By Ellen Camloh
Emergency Education
It’s a debate as old as formal education itself: which instructional methods are the most effective for teaching specific disciplines?
Traditional lecture-based learning might produce a rate of just 5% retention of the material. Giving students a chance to practice the lesson by performing the task? That can add 70% to the retention rate.
This is why practitioners of highly specialized skills, such as surgery and clinical healthcare, get trained in real-life environments. They spend many years assigned to hospitals – practicing on actual patients on a rigorous schedule, training under the guidance of an attending physician – before they can complete their medical licensing.

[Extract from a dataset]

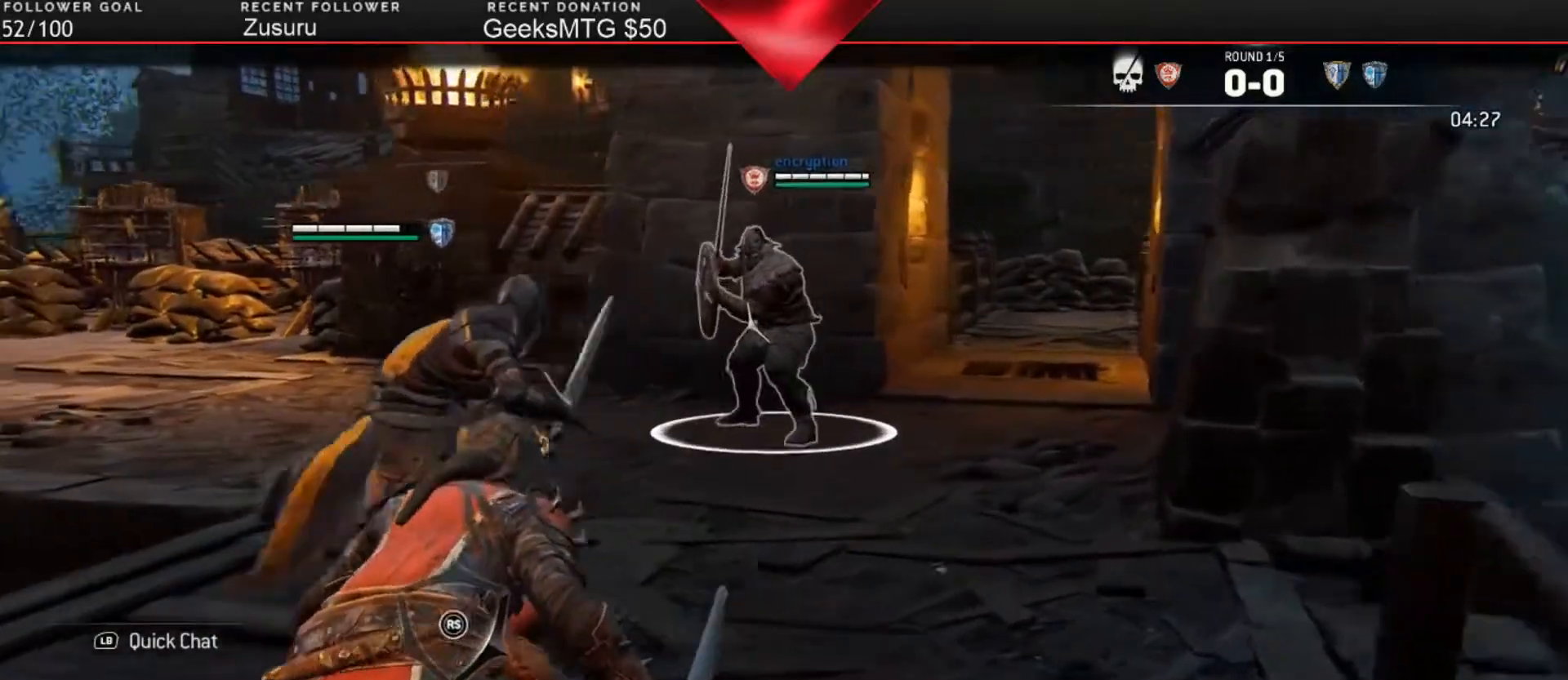
{"dt_ms": 500, "buttons": [], "left_stick": "up-right", "right_stick": "center", "events": []}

But what about outside the hospital?
For those training to treat accident victims, the life-threateningly ill or the traumatically wounded at disaster scenes, there’s no coordinated structure to arrange real-life emergencies and practice uncommon, acute procedures in the field.

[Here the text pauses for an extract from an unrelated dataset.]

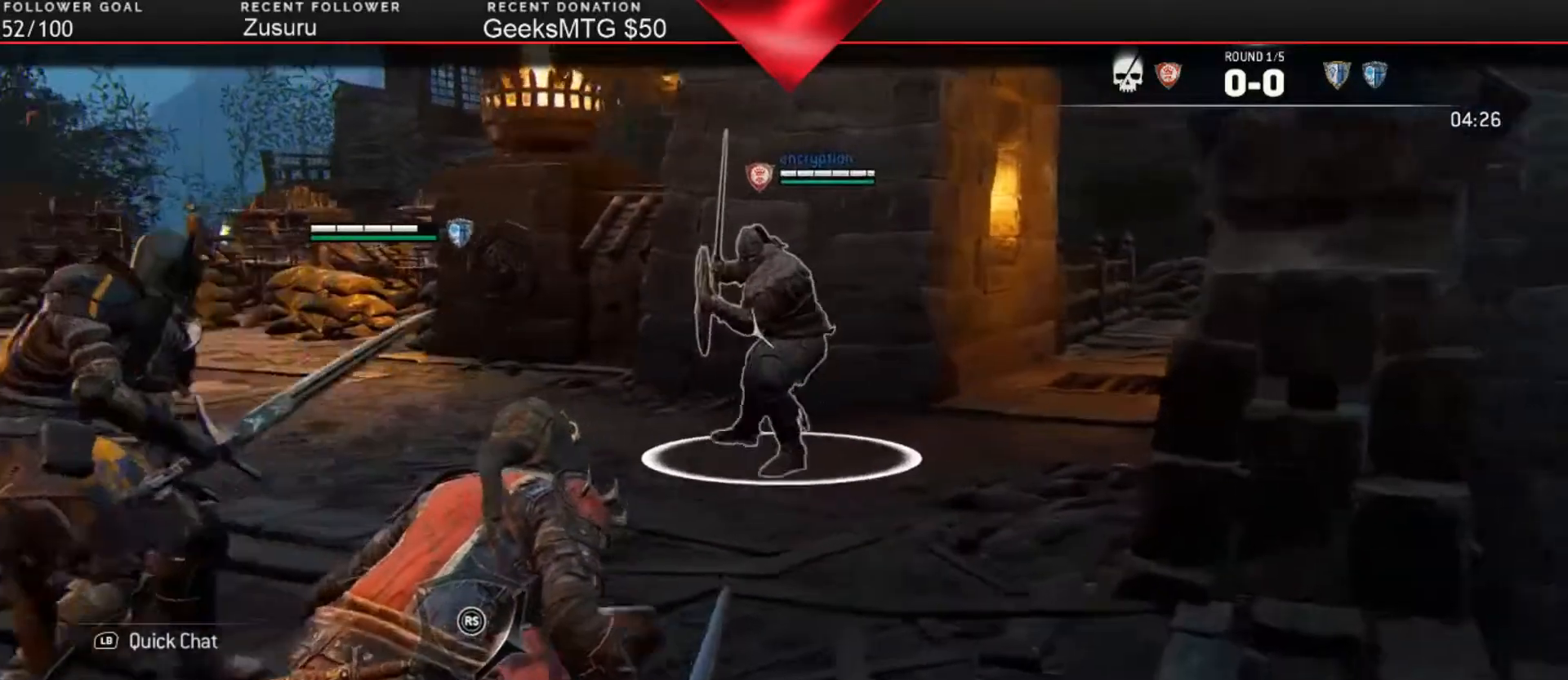
{"dt_ms": 500, "buttons": [], "left_stick": "up-right", "right_stick": "center", "events": []}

But at Monash University’s Department of Community Emergency Health and Paramedic Practice (DCEHPP) in Melbourne, Australia, one educational team is creating that environment – with video.

High-Risk Skills
DCEHPP delivers nationally recognized programs that train undergraduate students to become professional paramedics. Its postgraduate Master of Specialist Paramedic Practice goes further, building on that primary training to provide advanced education and professional re-certification.

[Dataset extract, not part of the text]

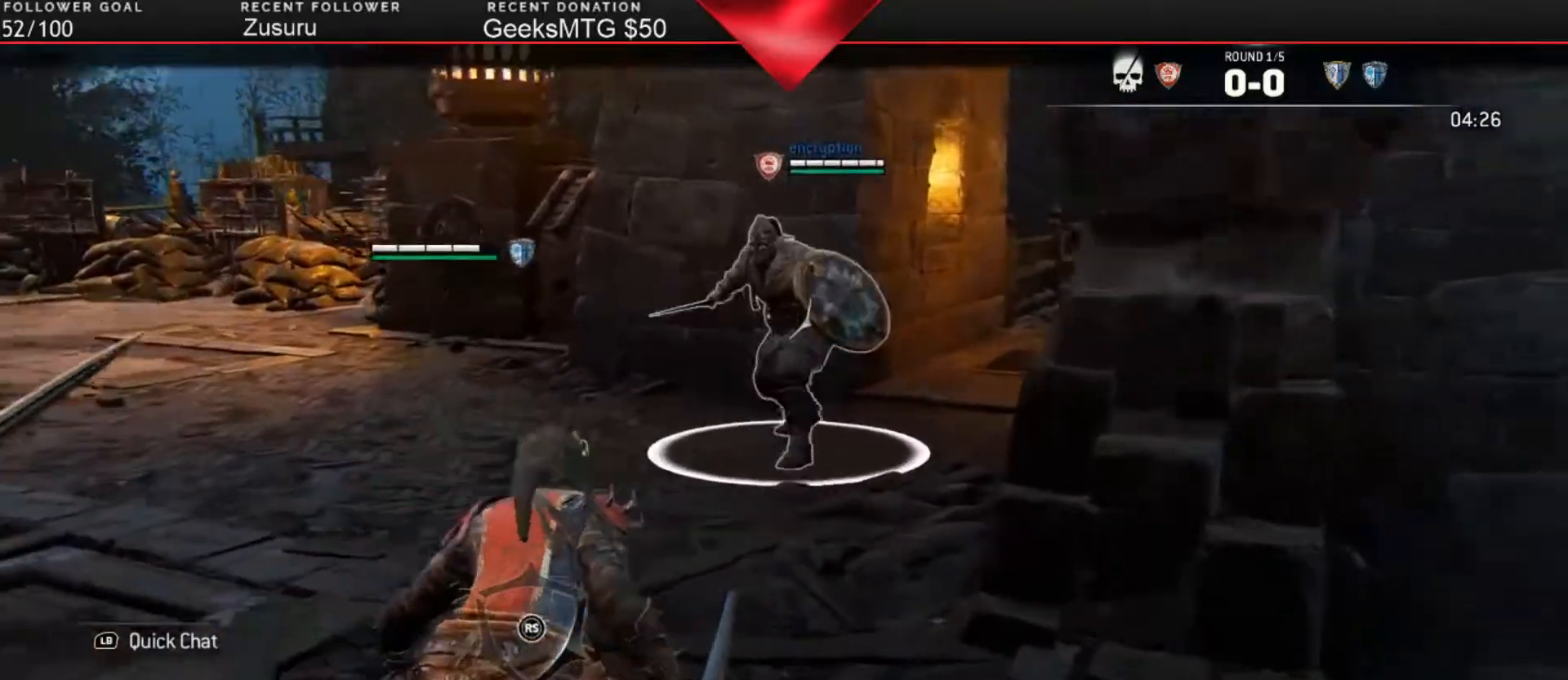
{"dt_ms": 500, "buttons": [], "left_stick": "down-left", "right_stick": "center", "events": [[283, "left_stick", "center"], [350, "left_stick", "down-left"]]}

Put simply, says Emma Stam, Postgraduate Course Coordinator, “We take existing advanced life support paramedics and we up-skill them to become intensive care paramedics.”
It’s these specialists who perform the highest level of emergency interventions such as intubations, cricothyrotomies, and chest tube insertions, usually in uncontrolled settings.
According to Ms. Stam, “These are dangerous skills that aren’t necessarily frequently performed out in the real world.” And that’s the problem: IC paramedics may never get regular on-the-job training of particular emergency techniques, but they have to be ready to perform them at any time.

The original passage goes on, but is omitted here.